Hay que añadir, por supuesto, que el
líder está sometido permanentemente a los exámenes, críticas y análisis de su
desempeño por parte de los medios de comunicación (nunca imparciales) y sus
opinadores. Los pundits, que llaman los gringos, capaces de
declarar equivocado al líder, incluso cuando no ha tomado decisiones o cuando
no está en la situación de tomarlas.
El problema con la mayoría de los pundits,
a escala mundial, es que ellos se consideran más sabios que el líder (y que
todos los políticos, a quienes usualmente se refieren en términos despectivos)
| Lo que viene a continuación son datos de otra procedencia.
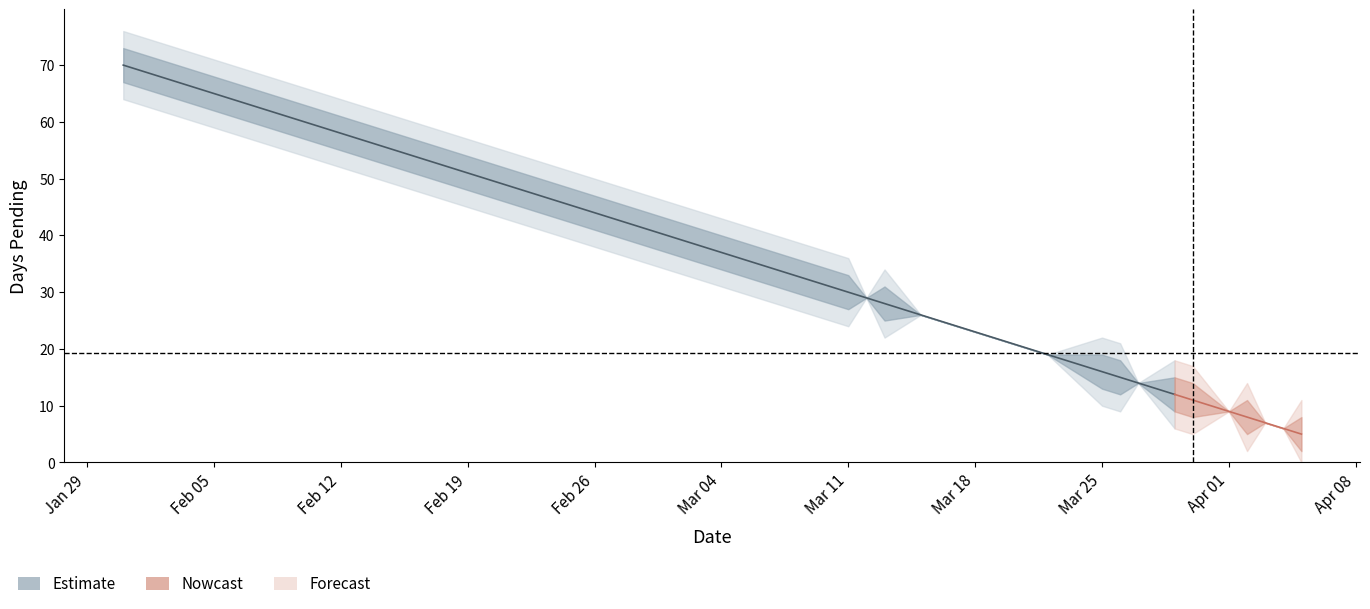

How many data points does each series have?

36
y si no ocupan su posición es porque la política les asqueaba y decidieron
dedicarse a otra cosa. Son los padres de la antipolítica, aunque se niegan a
reconocer a la criatura.
El líder tiene además el trabajo para
el que está ahí: enfrentar a los adversarios jurados del proyecto político en
el que milita, quienes tienen el propósito de liquidarlos a ambos. El líder, de
cualquier grupo político en cualquier parte del mundo, vive por tanto en medio
de una permanente lucha. Qué duda cabe que es una posición muy difícil de
detentar.
Venezuela es, por razones de muy
diversa índole que aquí no caben, el lugar en el mundo donde ser el líder
resulta, de lejos, más difícil. Si el liderazgo que se detenta, como es el caso
de Henrique Capriles, es el de la oposición política a esta forma de dictadura
cívico-militar cubanizada, que se ha hecho cada vez más eficaz y eficiente con
el paso de casi tres lustros, las dificultades con las que debe lidiar alcanzan
la estratosfera.
Aquí, de siempre, los rivales del
líder pueden llegar a ser más feroces y desleales que en el resto del planeta.
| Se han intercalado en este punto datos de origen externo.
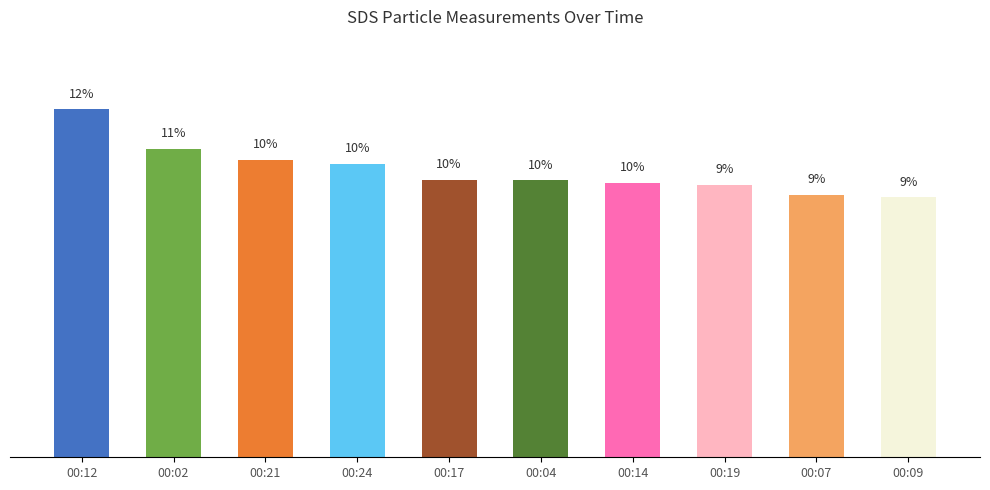

What position from the right is 00:12?

10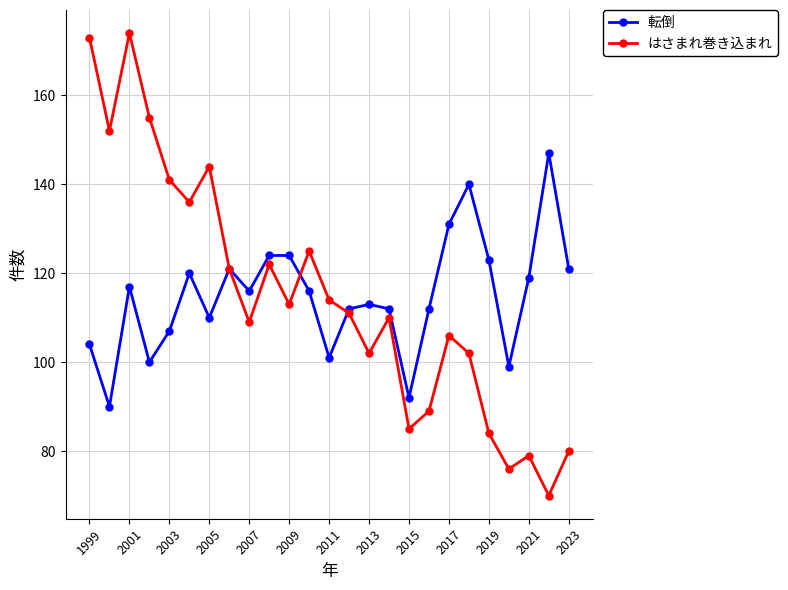

What is the minimum value for はさまれ巻き込まれ?

70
Si toca (y les parece que toca a cada rato) no le abren un paréntesis de paz
para que despliegue su tarea contra el gigantesco adversario que tiene
enfrente. Para sólo poner un ejemplo: Capriles ha acertado en cada decisión
importante que le ha tocado tomar (nadie quería estar en su pellejo el 8 de
octubre –cuando le tocaba decidir ser o no ser candidato a la Gobernación de
Miranda– ni en marzo, al morir Chávez y salir a combatir el chavismo en treinta
días), pero a veces pareciera que sus rivales lamentan que no se haya
equivocado y lo siguen a regañadientes.
Algunos pundits en
Venezuela son extremadamente afectos a jugar aloffside. A diario demandan
que Capriles “haga algo” ya. Otros, haciéndose eco de rivales del líder,
confunden la política con el boxeo y quieren que sea “contundente”, “que
confronte al chavismo con fuerza y en la calle” y se quejan de que ante su
pasividad, Maduro “se consolide y se quede” (ni qué hablar de lo que escriben
los punditsitosdel Twitter).
El plan de Capriles está claro para
los venezolanos de buena voluntad: aprovechar todas las elecciones para crecer
aún más (como ha pasado con cada proceso electoral desde 2006). Ganar las
elecciones municipales este año y las legislativas de 2015, para lo cual hay
que construir desde ya (y en eso está trabajando) una alianza de amplio
espectro, un aparato político, que haga posible esas victorias, y uno electoral
que las cuide en las mesas.
Ese trabajo, a veces imperceptible,
agotador y siempre fastidioso, es absolutamente necesario para poder aprovechar
las casualidades, que, como las busetas por puesto, pasan a cada rato. Por eso
cabe preguntarse ¿por qué, en lugar de dudar de Capriles y criticarlo sin ton
ni son, no se le acompaña solidariamente en su dura tarea? Así, de repente,
cuando le toque decidir las grandes, no estará tan solo.